#### STORED DATA
-=-=-

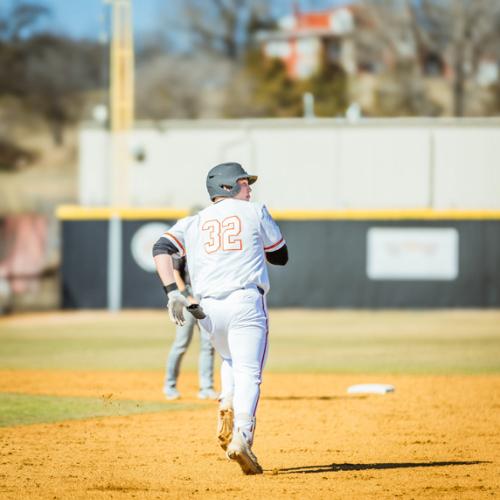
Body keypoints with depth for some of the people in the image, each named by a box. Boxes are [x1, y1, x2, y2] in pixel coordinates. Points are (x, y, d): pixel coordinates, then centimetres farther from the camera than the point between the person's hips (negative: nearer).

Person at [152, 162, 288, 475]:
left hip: (209, 307, 4)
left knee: (231, 361, 28)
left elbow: (161, 249, 2)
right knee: (248, 372, -9)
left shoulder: (193, 223, 19)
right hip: (246, 301, -4)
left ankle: (227, 410, 3)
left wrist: (172, 293, -4)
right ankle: (241, 437, -29)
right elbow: (281, 256, 18)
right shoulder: (255, 212, 11)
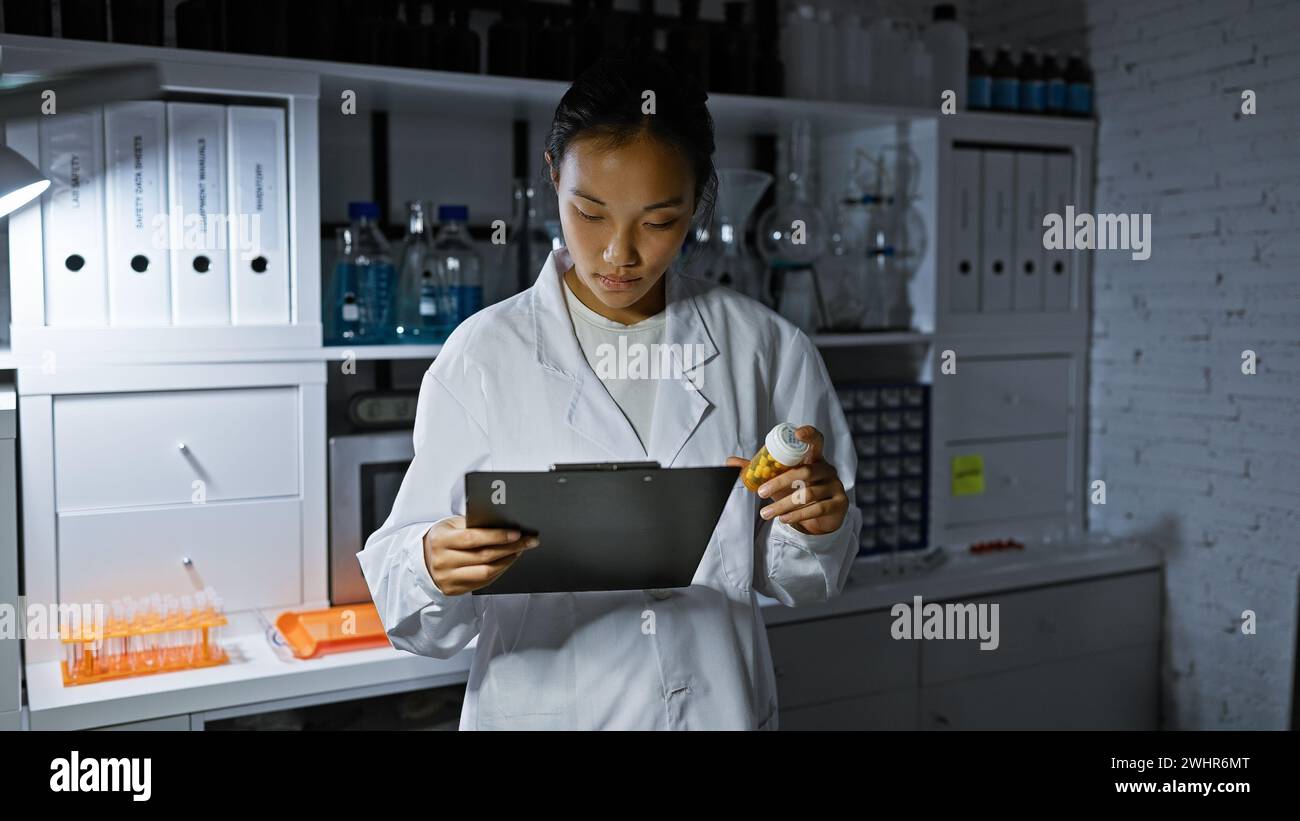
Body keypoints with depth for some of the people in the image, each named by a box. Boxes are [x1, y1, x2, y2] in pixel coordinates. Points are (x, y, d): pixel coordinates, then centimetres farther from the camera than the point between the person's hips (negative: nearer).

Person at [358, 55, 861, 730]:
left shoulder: (765, 347, -6)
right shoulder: (486, 354, -12)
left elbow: (793, 583, 1)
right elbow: (423, 623, -13)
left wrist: (816, 528, -19)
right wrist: (435, 571, -33)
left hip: (720, 707, 2)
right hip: (542, 710, -1)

-=-=-

#### REQUIRED WORK
Search the listing above for the lines with "right knee: (248, 372, -9)" and "right shoulder: (255, 212, 11)", then output those lines and all lines between them exactly.

#### EXERCISE ANSWER
right knee: (248, 372, -9)
left shoulder: (193, 223, 19)
right hip: (246, 301, -4)
left ankle: (227, 410, 3)
left wrist: (172, 293, -4)
right ankle: (241, 437, -29)
right elbow: (281, 256, 18)
right shoulder: (255, 212, 11)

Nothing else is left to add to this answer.